Milei has made at least three trips since July to visit the grave of the Rebbe, who transformed the Chabad-Lubavitch Hasidic movement into a major force in Jewish life by dispatching representatives across the world to bring Jews closer to their faith.
On Milei’s most recent pilgrimage, he met Rabbi Simon Jacobson, the head of a New York spiritual center who told Milei about having been an oral scribe for the Rebbe — a job that entailed memorizing hours of his speeches on the Sabbath and holidays when recordings and notes are forbidden.

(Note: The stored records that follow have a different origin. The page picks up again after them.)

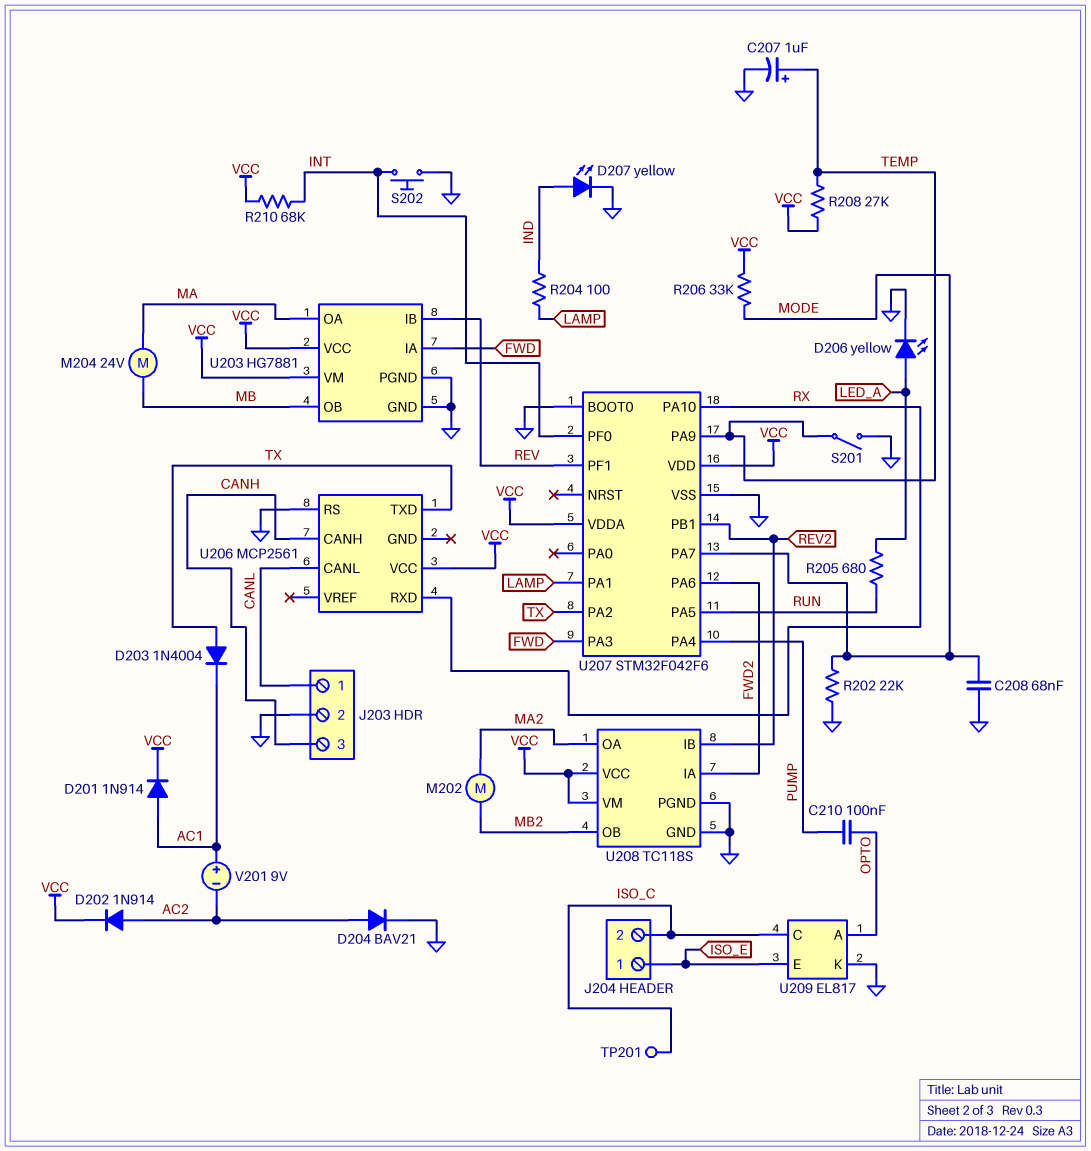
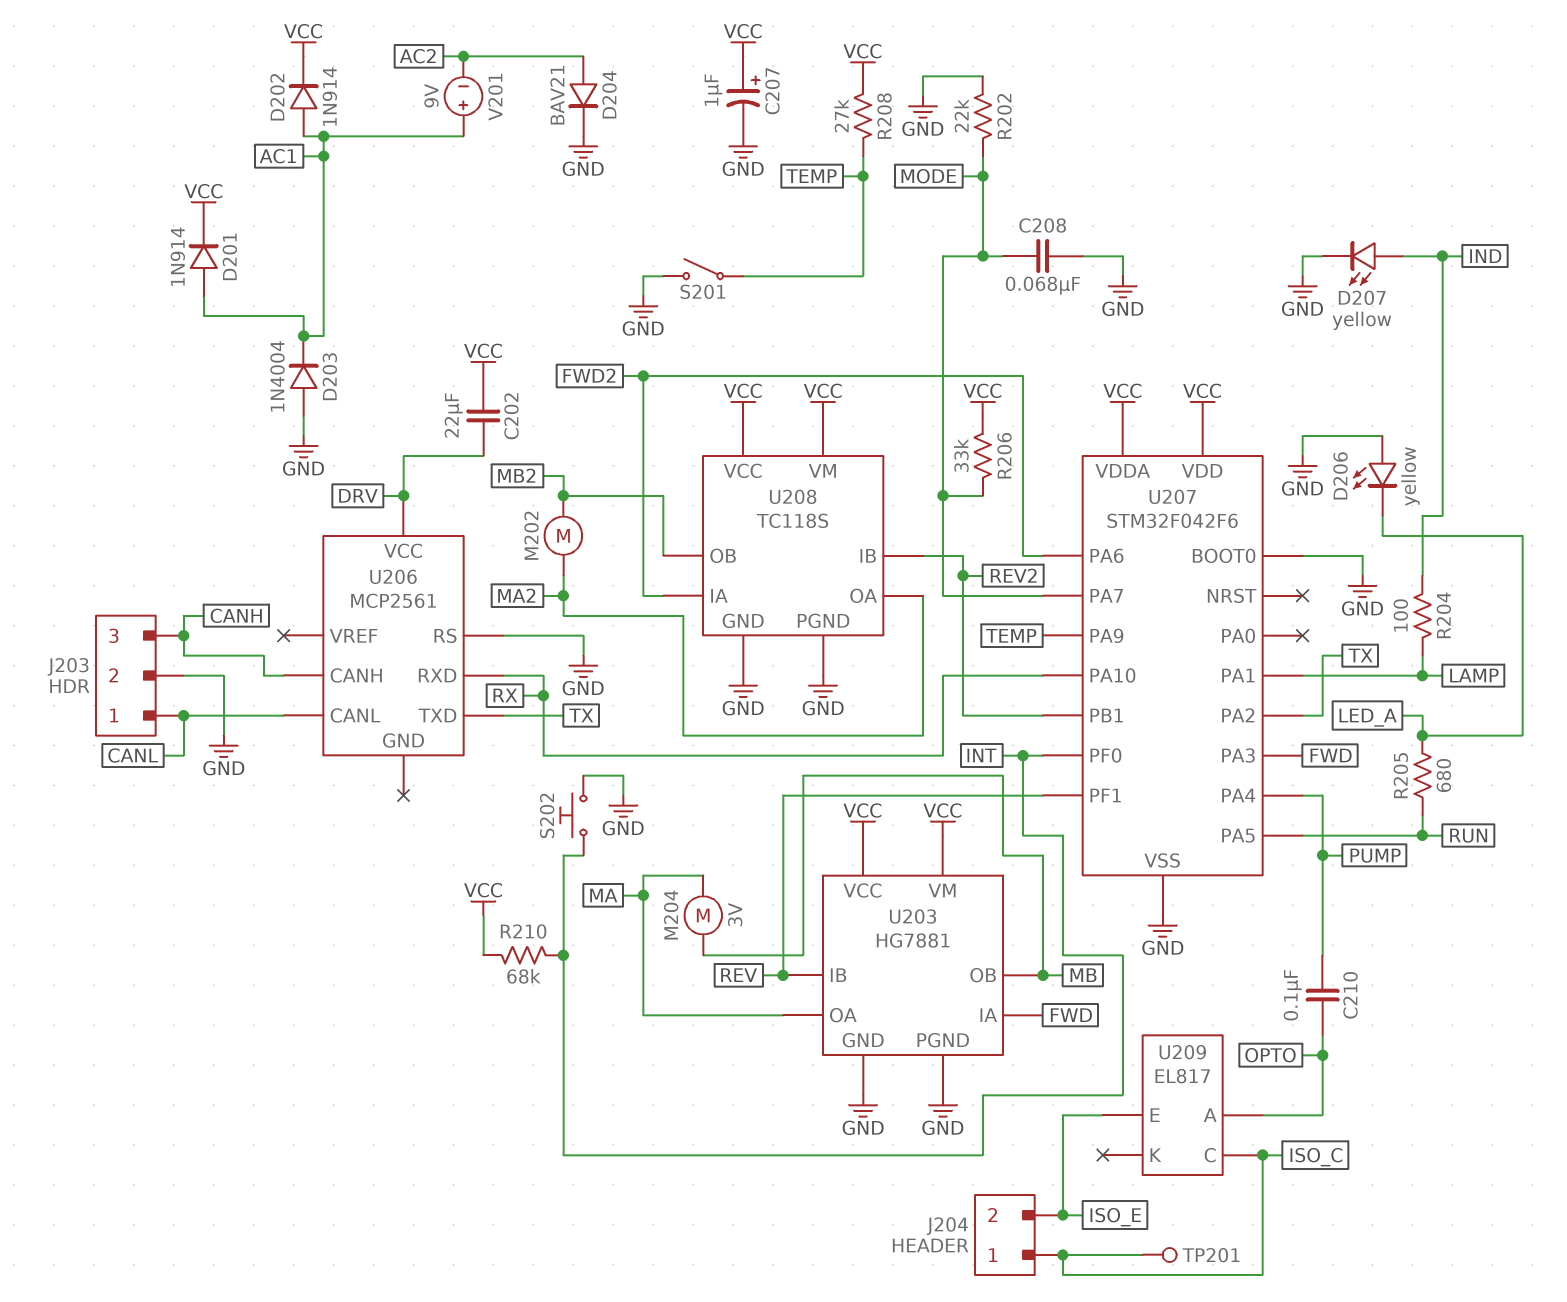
C202: none -> 22uF (DRV, VCC)
C207: 1uF (plus TEMP, minus GND) -> 1uF (plus VCC, minus GND)
D202: diode 1N914 (A AC2, K VCC) -> diode 1N914 (A AC1, K VCC)
D203: diode 1N4004 (A TX, K AC1) -> diode 1N4004 (A GND, K AC1)
D206: LED yellow (A LED_A, K GND) -> LED yellow (A GND, K LED_A)
J204 pin 1: ISO_E -> ISO_C
J204 pin 2: ISO_C -> ISO_E
M204: motor 24V (MA, MB) -> motor 3V (MA, MB)
U206 pin VCC: VCC -> DRV
U209 pin K: GND -> none

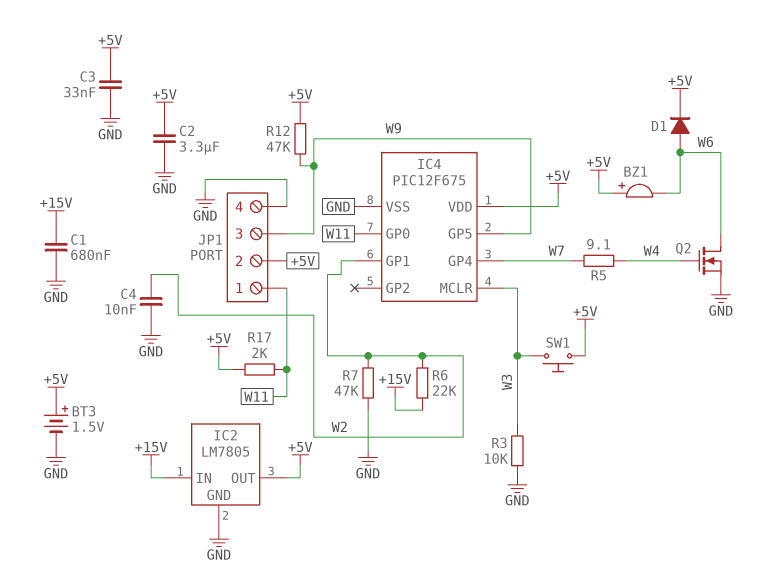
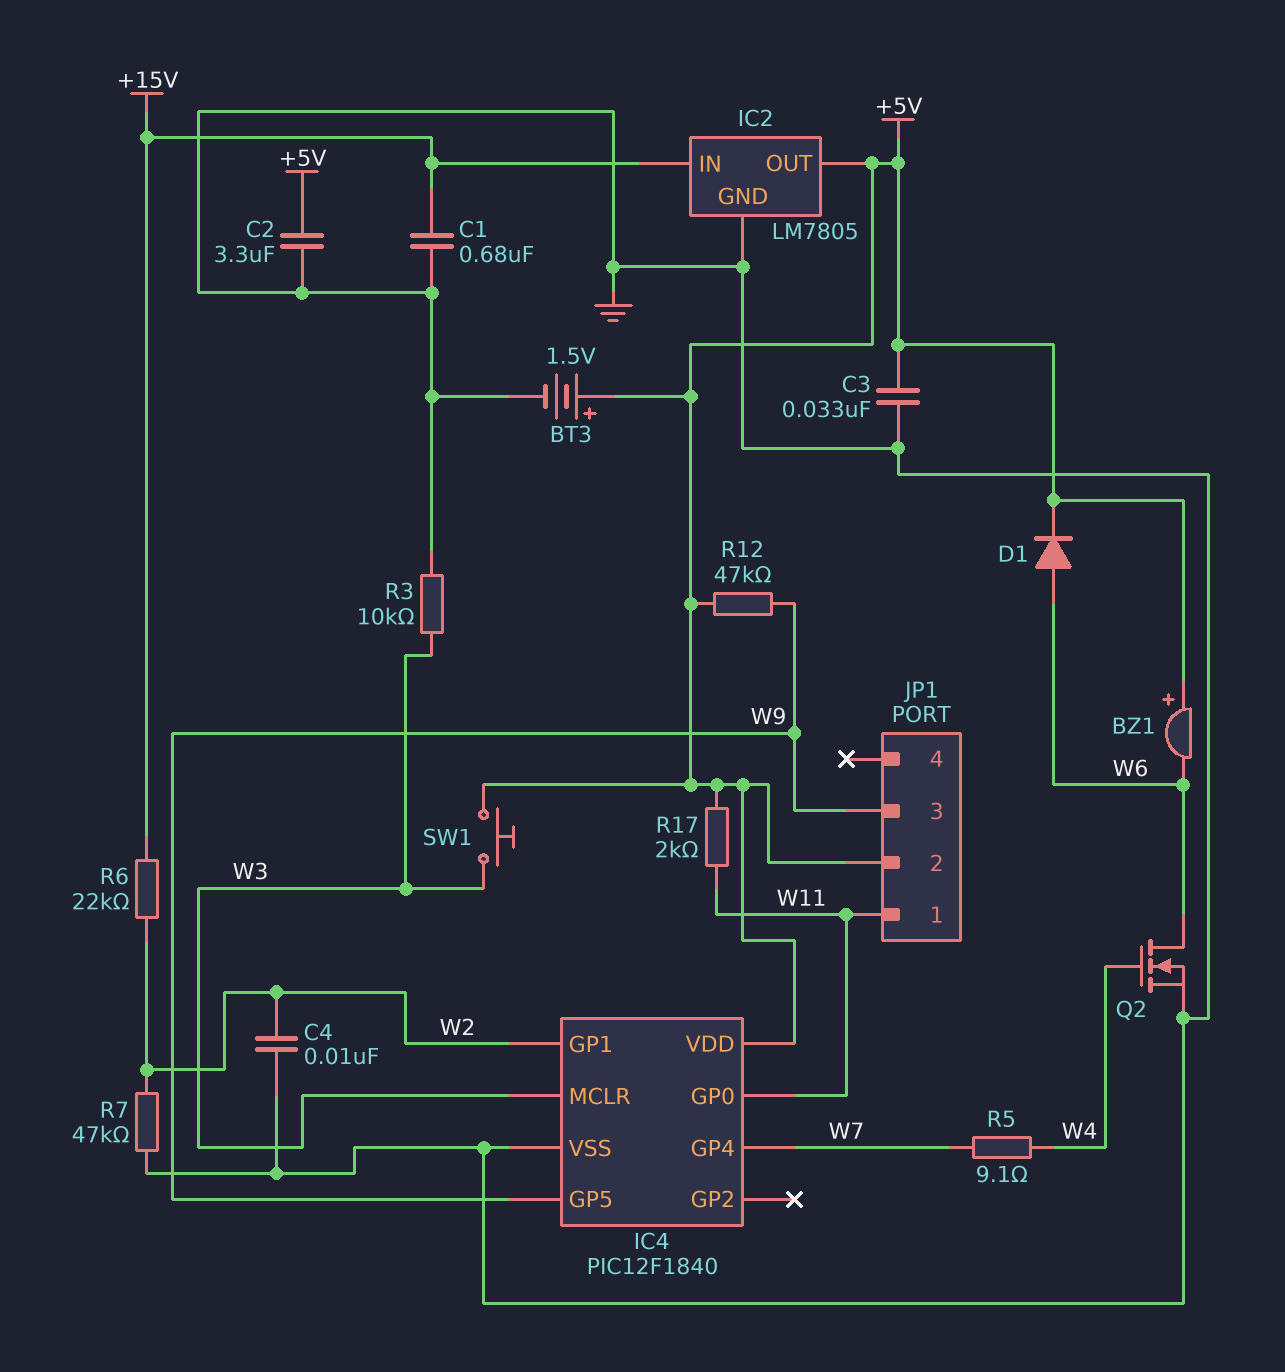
IC4: PIC12F675 -> PIC12F1840
JP1 pin 4: GND -> none

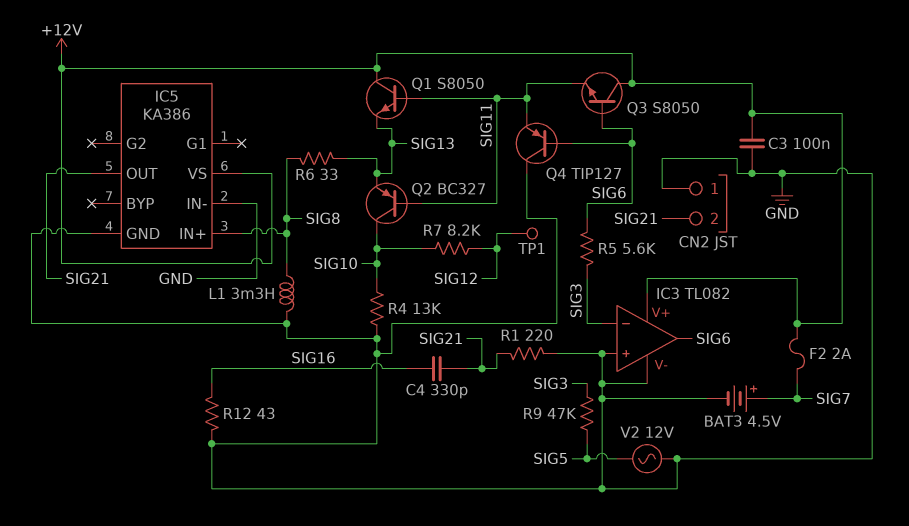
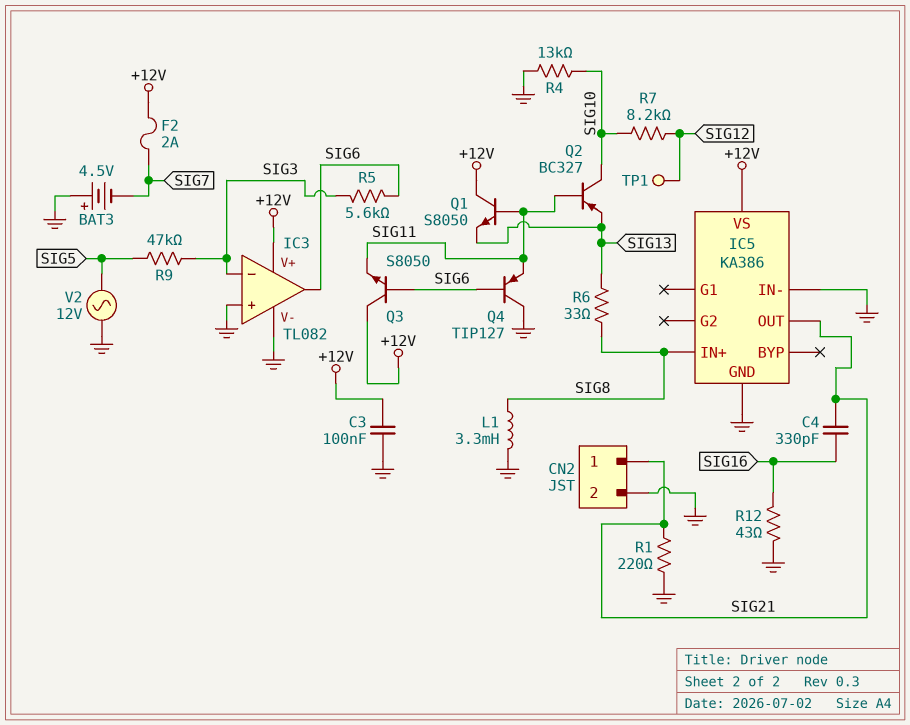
BAT3: 4.5V (plus SIG7, minus GND) -> 4.5V (plus GND, minus SIG7)
CN2 pin 1: GND -> SIG21
CN2 pin 2: SIG21 -> GND

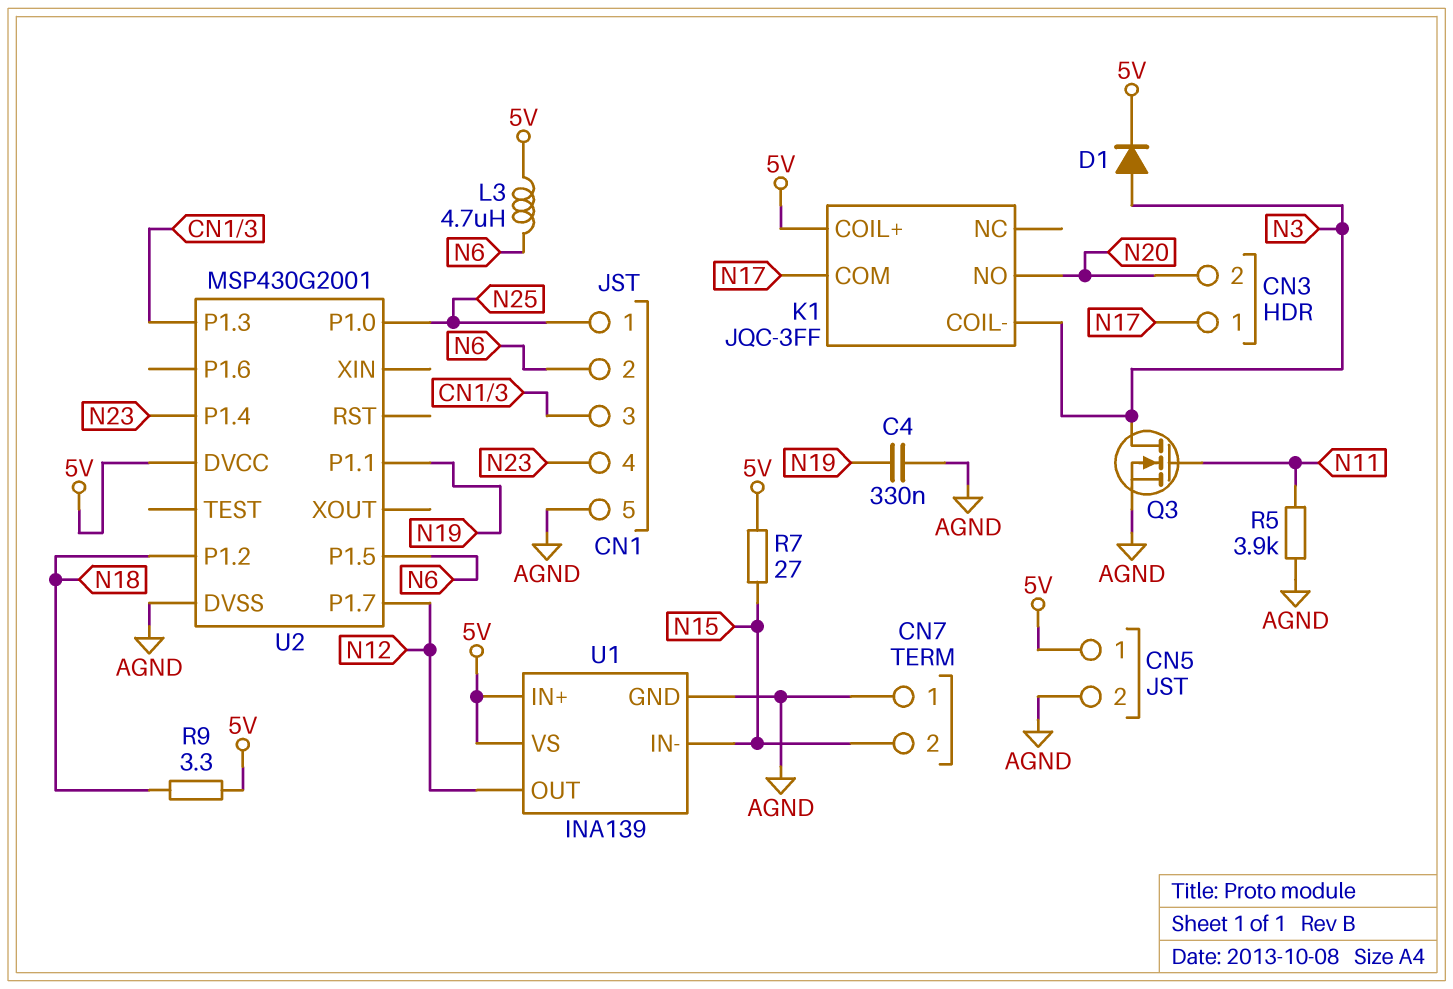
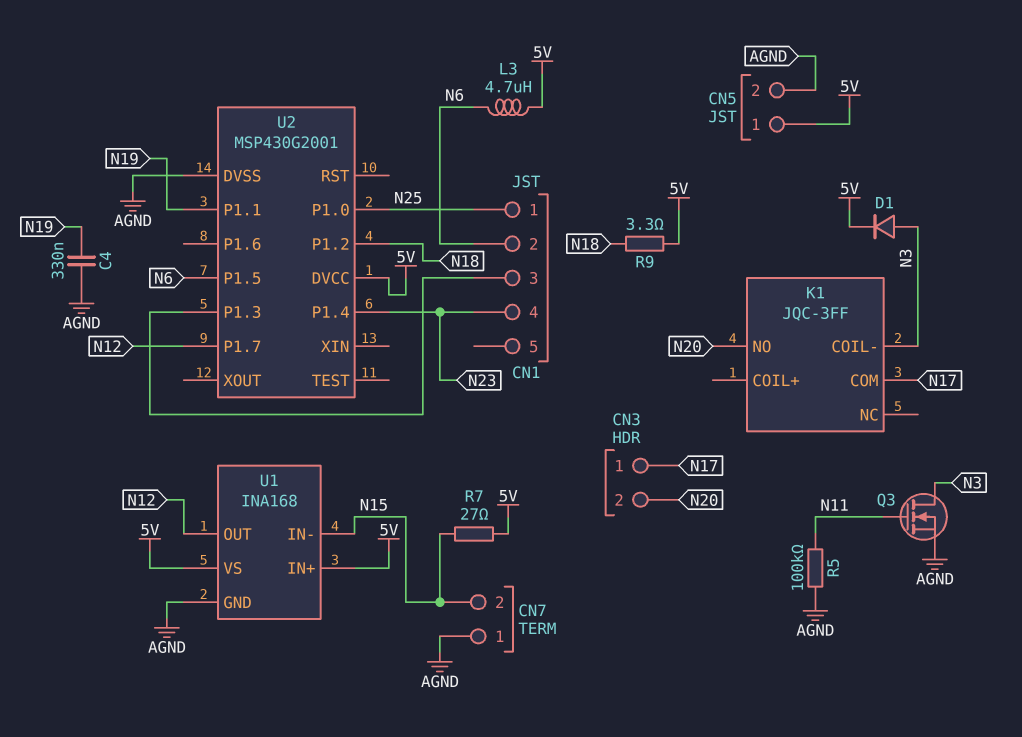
CN1 pin 5: AGND -> none
K1 pin COIL+: 5V -> none
R5: 3.9k (AGND, N11) -> 100k (AGND, N11)
U1: INA139 -> INA168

Milei was so fascinated that he spoke about the encounter back in Argentina.
“He’s declared himself an open lover of Israel and Judaism,” said Alejandro Avruj, rabbi of Amijai, a conservative synagogue. “I expect that the government’s closeness ... not only to Israel but the Western world will be more than positive.”
According to campaign member Goldestein, Milei uses the ram’s horn as a stirring symbol to show “the feeling of liberty that can be woken inside every person.”
At a campaign rally in October, a huge screen with the image of a man wearing a Jewish prayer shawl and blowing a shofar suddenly illuminated the stadium. The sound of the instrument played before a video showing buildings crashing down and bombs exploding.
Moments later, Milei walked onstage to the sound of blaring rock music.